St Stephen’s primary school in Newham, east London hit the headlines last month, after headteacher Neena Lall banned the wearing of hijabs for girls under the age of eight. There was a backlash; 19,000 people signed a petition protesting against the decision and the school governors overturned the ban.

Then Ofsted’s chief inspector, Amanda Spielman, made an unusual intervention, publicly supporting Lall. Speaking at a Church of England schools conference on Thursday, she said that headteachers should have the right to set rules on uniform.
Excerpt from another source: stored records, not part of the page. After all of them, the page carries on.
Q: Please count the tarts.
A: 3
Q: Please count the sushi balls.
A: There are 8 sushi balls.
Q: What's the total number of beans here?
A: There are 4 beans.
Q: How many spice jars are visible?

This was a fair comment – but from there on in, her comments deviated wildly from talking about the hijab for children.

I didn’t want to wear my hijab, and don’t believe very young girls should wear them today

“Ofsted inspectors are increasingly brought into contact with those who want to actively pervert the purpose of education,” Spielman said. “Under the pretext of religious belief, they use education institutions, legal and illegal, to narrow young people’s horizons, to isolate and segregate, and in the worst cases to indoctrinate impressionable minds with extremist ideology.”
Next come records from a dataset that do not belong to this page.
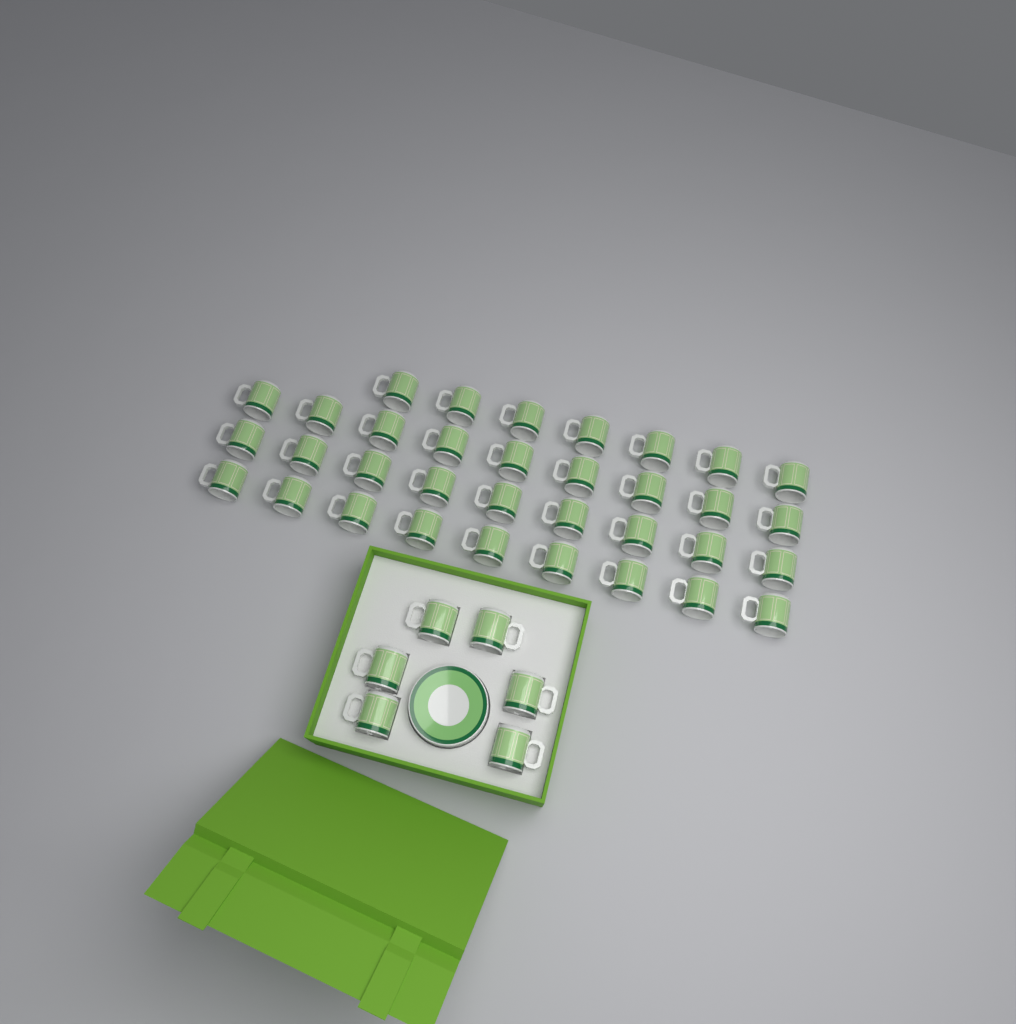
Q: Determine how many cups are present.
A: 40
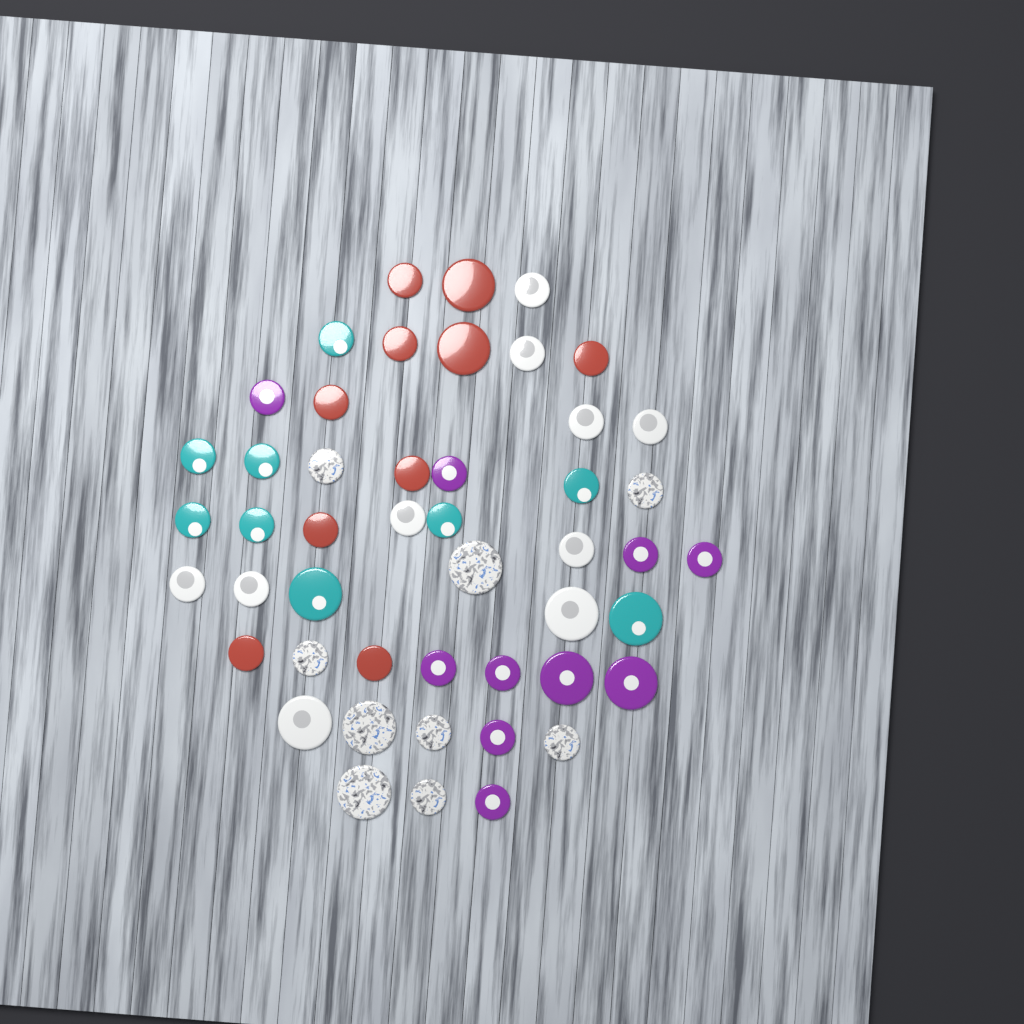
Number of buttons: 48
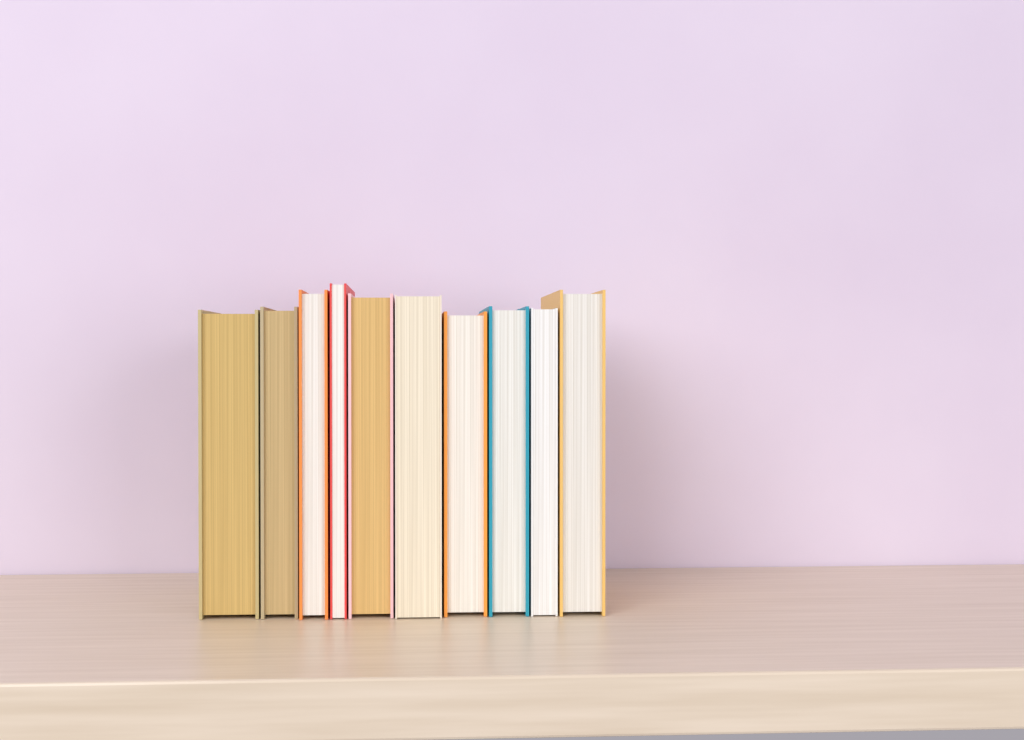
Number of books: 10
Her words fall just short of referencing the Trojan horse affair, the scandal that hit Birmingham’s schools in 2014 after an allegation that Muslim parents, governors and teachers were conspiring to run schools along Islamic lines. But the subtext is clearly there. Since 2014, this has become a shorthand for a broad and often vague range of anxieties about Muslims seeking “undue” influence in education. The Trojan horse affair led, more or less directly, to the new requirement for schools to promote British values – a vague term that suggests cultural conformity without being exactly clear on what these values are or why they are specifically British.

Spielman’s speech made a big leap from the debate about children wearing the hijab, to extremism. It is a leap that is made all too often by public officials, particularly when it comes to education. We see it time and time again: any policy question that relates to Muslims is immediately framed as an issue of terrorism, fundamentalism or a failure to integrate.